**The exercise**
Please reproduce every one of the lines below word for word, leaving the pictures out.

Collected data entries
* * *
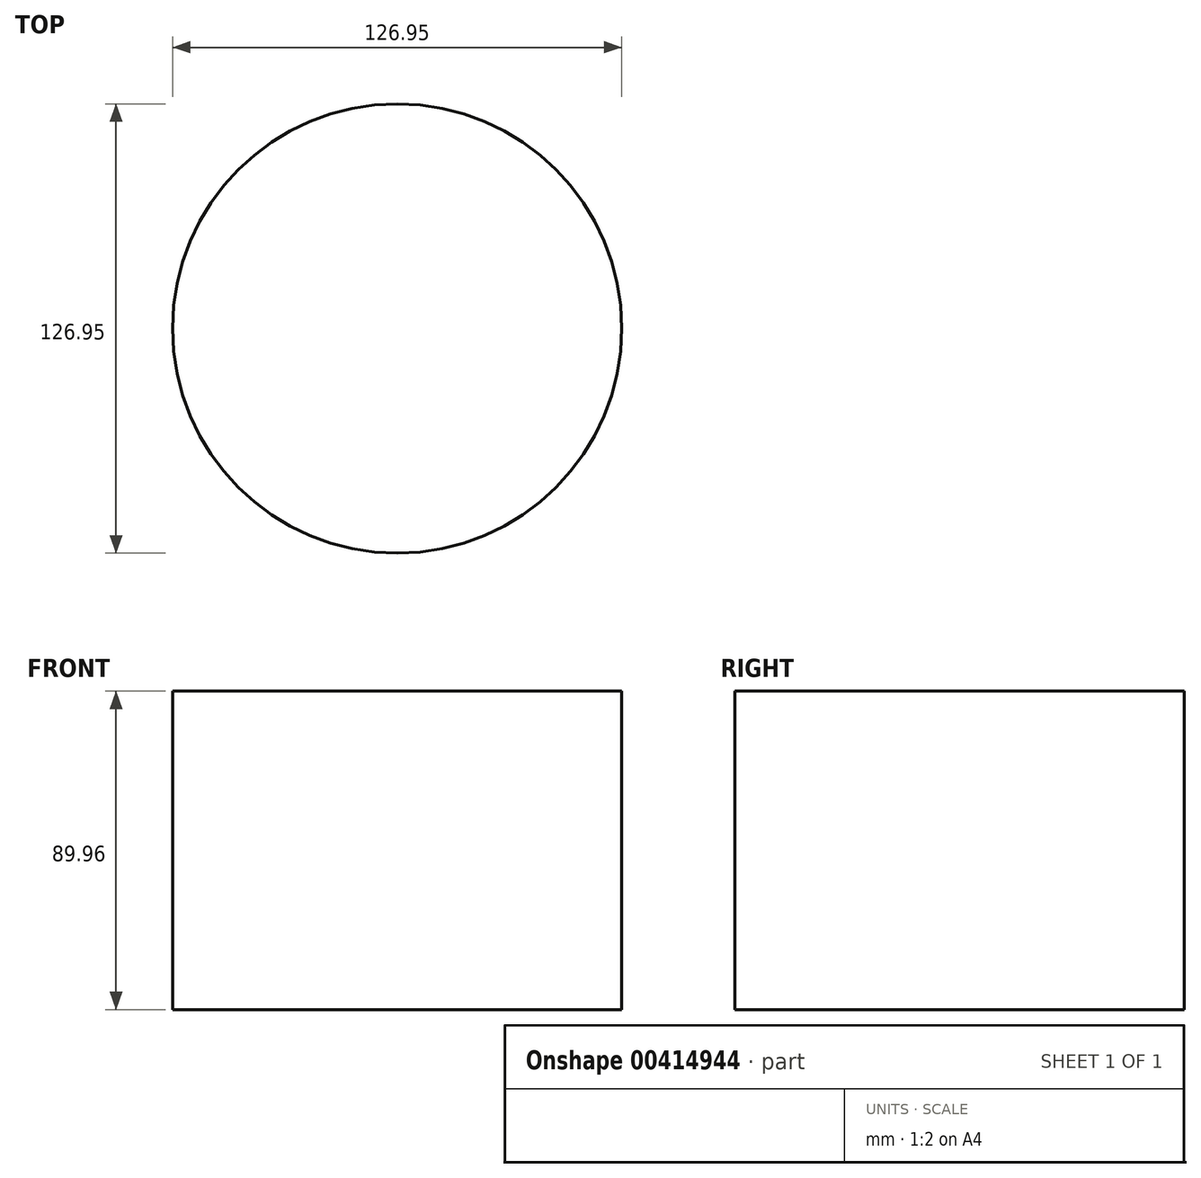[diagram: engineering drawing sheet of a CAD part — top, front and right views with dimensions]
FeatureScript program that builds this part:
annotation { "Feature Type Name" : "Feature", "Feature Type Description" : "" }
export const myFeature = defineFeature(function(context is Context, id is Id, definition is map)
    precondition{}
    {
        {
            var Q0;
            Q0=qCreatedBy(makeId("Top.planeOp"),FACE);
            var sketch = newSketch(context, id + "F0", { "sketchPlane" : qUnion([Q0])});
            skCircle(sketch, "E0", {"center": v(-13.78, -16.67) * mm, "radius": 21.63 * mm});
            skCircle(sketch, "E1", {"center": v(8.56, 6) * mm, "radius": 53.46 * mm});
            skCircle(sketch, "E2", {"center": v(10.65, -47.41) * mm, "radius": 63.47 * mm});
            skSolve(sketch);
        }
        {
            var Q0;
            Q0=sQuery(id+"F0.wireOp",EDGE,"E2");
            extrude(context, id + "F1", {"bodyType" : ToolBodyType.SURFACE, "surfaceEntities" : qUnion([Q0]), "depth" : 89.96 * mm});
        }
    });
* * *
**Expected answer**
[diagram: engineering drawing sheet of a CAD part — top, front and right views with dimensions]
FeatureScript program that builds this part:
annotation { "Feature Type Name" : "Feature", "Feature Type Description" : "" }
export const myFeature = defineFeature(function(context is Context, id is Id, definition is map)
    precondition{}
    {
        {
            var Q0;
            Q0=qCreatedBy(makeId("Top.planeOp"),FACE);
            var sketch = newSketch(context, id + "F0", { "sketchPlane" : qUnion([Q0])});
            skCircle(sketch, "E0", {"center": v(-13.78, -16.67) * mm, "radius": 21.63 * mm});
            skCircle(sketch, "E1", {"center": v(8.56, 6) * mm, "radius": 53.46 * mm});
            skCircle(sketch, "E2", {"center": v(10.65, -47.41) * mm, "radius": 63.47 * mm});
            skSolve(sketch);
        }
        {
            var Q0;
            Q0=sQuery(id+"F0.wireOp",EDGE,"E2");
            extrude(context, id + "F1", {"bodyType" : ToolBodyType.SURFACE, "surfaceEntities" : qUnion([Q0]), "depth" : 89.96 * mm});
        }
    });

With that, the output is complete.